How can I optimize a program’s performance when no profiling tools are available?

I am currently working on an OpenGl program whose performance I would like to improve. The performance is okay but not ideal on powerful dedicated GPUs, but is abysmal on integrated graphics (< 10 fps). In a normal program (CPU-based, no OpenGl or other GPU API), I would run a profiler (perhaps the one built into CLion) on the program, see where most of the time is spent, and then work on a better algorithm for those areas or find a way to reduce the amount that that area is called.

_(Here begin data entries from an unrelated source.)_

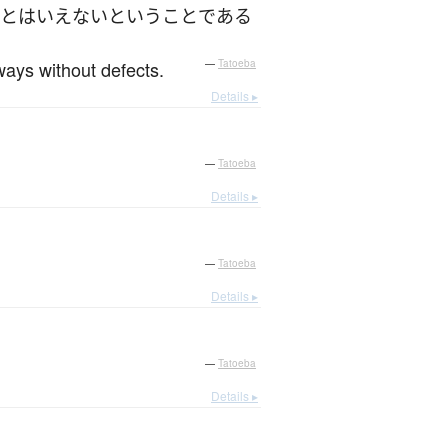
と
は
いえない
と
いう
こと
である
ways without defects.
—
Tatoeba
Details ▸
—
Tatoeba
Details ▸
—
Tatoeba
Details ▸
—
Tatoeba
Details ▸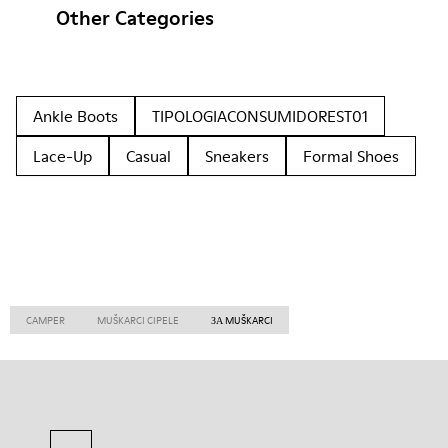
Other Categories
Ankle Boots
TIPOLOGIACONSUMIDOREST01
Lace-Up
Casual
Sneakers
Formal Shoes
CAMPER
MUŠKARCI CIPELE
ЗА MUŠKARCI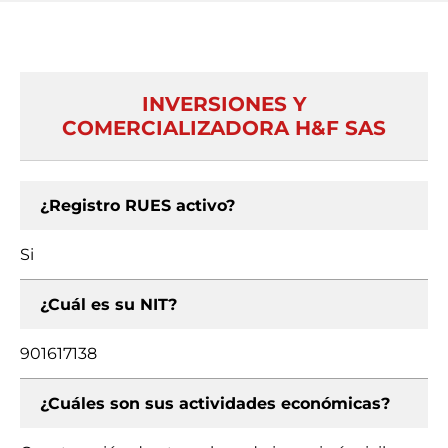
INVERSIONES Y
COMERCIALIZADORA H&F SAS
¿Registro RUES activo?
Si
¿Cuál es su NIT?
901617138
¿Cuáles son sus actividades económicas?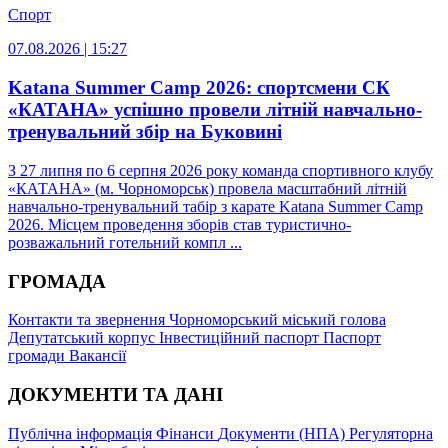
Спорт
07.08.2026 | 15:27
Katana Summer Camp 2026: спортсмени СК
«КАТАНА» успішно провели літній навчально-
тренувальний збір на Буковині
З 27 липня по 6 серпня 2026 року команда спортивного клубу
«КАТАНА» (м. Чорноморськ) провела масштабний літній
навчально-тренувальний табір з карате Katana Summer Camp
2026. Місцем проведення зборів став туристично-
розважальний готельний компл ...
ГРОМАДА
Контакти та звернення
Чорноморський міський голова
Депутатський корпус
Інвестиційний паспорт
Паспорт
громади
Вакансії
ДОКУМЕНТИ ТА ДАНІ
Публічна інформація
Фінанси
Документи (НПА)
Регуляторна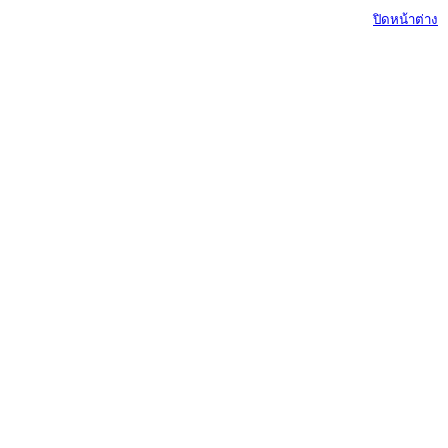
ปิดหน้าต่าง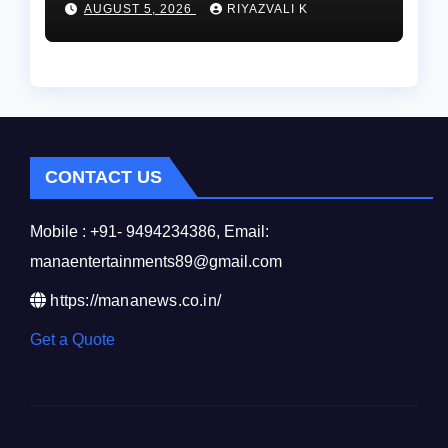
AUGUST 5, 2026
RIYAZVALI K
CONTACT US
Mobile : +91- 9494234386, Email:
manaentertainments89@gmail.com
https://mananews.co.in/
Get a Quote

Using this technique on my OpenGl program shows that the vast majority of the program’s time (~86%) on its main thread (the one that I want to optimize) is spent in the OpenGl driver’s .so file. Additionally, the CPU usage of the program while it is running is very low, but the GPU usage hovers between 95% and 100%. Taken together, these pieces of information tell me that the bottleneck is in the GPU, so that is where I should optimize.

This where a problem occurs. My normal technique of using using a profiler to guide my optimizations won’t work without s specific GPU profiler, however. As such, I did some research to find a profiler that will tell me where GPU processing time is being spent. I could not find anything that is remotely usable. Everything was either Windows-only (I run exclusively Linux, and my program isn’t ported to Windows yet — nor will it be until it is much further along), no longer updated, and/or costs way more than the budget for this project is.

As such, I ask: how can I optimize my program’s performance when the relevant profiler does not exist? I tried guessing where the issues are and optimizing from that, however it made no difference whatsoever even though I was able to ascertain that my optimizations (frustum culling) did result in less work for the GPU by about half. A good answer will give some profiling technique that is applicable to Opengl on Linux, or will give a technique that works without a profiler.